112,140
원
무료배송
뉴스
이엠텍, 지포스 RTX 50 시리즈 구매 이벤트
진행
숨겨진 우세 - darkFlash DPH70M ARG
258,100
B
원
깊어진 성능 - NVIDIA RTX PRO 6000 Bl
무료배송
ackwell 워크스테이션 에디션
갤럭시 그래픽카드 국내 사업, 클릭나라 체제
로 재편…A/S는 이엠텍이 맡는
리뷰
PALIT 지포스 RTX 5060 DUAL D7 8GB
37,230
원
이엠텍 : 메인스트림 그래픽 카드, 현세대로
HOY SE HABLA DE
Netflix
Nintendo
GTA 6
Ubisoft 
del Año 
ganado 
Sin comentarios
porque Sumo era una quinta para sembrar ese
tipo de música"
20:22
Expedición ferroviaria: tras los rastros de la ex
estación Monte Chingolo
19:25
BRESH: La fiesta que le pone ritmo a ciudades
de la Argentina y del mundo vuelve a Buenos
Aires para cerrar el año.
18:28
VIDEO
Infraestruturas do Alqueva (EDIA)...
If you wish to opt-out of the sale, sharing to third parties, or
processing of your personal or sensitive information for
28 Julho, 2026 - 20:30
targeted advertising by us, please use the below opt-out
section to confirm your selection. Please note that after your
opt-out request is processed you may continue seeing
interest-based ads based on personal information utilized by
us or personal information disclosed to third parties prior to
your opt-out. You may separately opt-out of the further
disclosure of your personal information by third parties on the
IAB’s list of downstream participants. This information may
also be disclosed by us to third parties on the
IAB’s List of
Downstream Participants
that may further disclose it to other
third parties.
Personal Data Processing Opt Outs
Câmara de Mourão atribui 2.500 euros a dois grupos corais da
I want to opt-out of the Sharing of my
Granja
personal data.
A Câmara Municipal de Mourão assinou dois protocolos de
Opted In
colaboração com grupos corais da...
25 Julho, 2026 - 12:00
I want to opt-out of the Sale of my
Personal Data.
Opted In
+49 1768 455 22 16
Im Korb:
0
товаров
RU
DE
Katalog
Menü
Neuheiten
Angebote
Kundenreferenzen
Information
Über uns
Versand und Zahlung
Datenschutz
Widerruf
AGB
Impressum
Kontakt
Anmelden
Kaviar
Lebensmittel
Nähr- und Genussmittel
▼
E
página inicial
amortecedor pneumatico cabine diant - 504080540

WORK ITEM: Return every line from the one holding "이엠텍 : 메인스트림 그래픽 카드, 현세대로" through the end of the data, exactly as it appears, with both ends kept and nothing else.

ANSWER SECTION:
이엠텍 : 메인스트림 그래픽 카드, 현세대로
HOY SE HABLA DE
Netflix
Nintendo
GTA 6
Ubisoft 
del Año 
ganado 
Sin comentarios
porque Sumo era una quinta para sembrar ese
tipo de música"
20:22
Expedición ferroviaria: tras los rastros de la ex
estación Monte Chingolo
19:25
BRESH: La fiesta que le pone ritmo a ciudades
de la Argentina y del mundo vuelve a Buenos
Aires para cerrar el año.
18:28
VIDEO
Infraestruturas do Alqueva (EDIA)...
If you wish to opt-out of the sale, sharing to third parties, or
processing of your personal or sensitive information for
28 Julho, 2026 - 20:30
targeted advertising by us, please use the below opt-out
section to confirm your selection. Please note that after your
opt-out request is processed you may continue seeing
interest-based ads based on personal information utilized by
us or personal information disclosed to third parties prior to
your opt-out. You may separately opt-out of the further
disclosure of your personal information by third parties on the
IAB’s list of downstream participants. This information may
also be disclosed by us to third parties on the
IAB’s List of
Downstream Participants
that may further disclose it to other
third parties.
Personal Data Processing Opt Outs
Câmara de Mourão atribui 2.500 euros a dois grupos corais da
I want to opt-out of the Sharing of my
Granja
personal data.
A Câmara Municipal de Mourão assinou dois protocolos de
Opted In
colaboração com grupos corais da...
25 Julho, 2026 - 12:00
I want to opt-out of the Sale of my
Personal Data.
Opted In
+49 1768 455 22 16
Im Korb:
0
товаров
RU
DE
Katalog
Menü
Neuheiten
Angebote
Kundenreferenzen
Information
Über uns
Versand und Zahlung
Datenschutz
Widerruf
AGB
Impressum
Kontakt
Anmelden
Kaviar
Lebensmittel
Nähr- und Genussmittel
▼
E
página inicial
amortecedor pneumatico cabine diant - 504080540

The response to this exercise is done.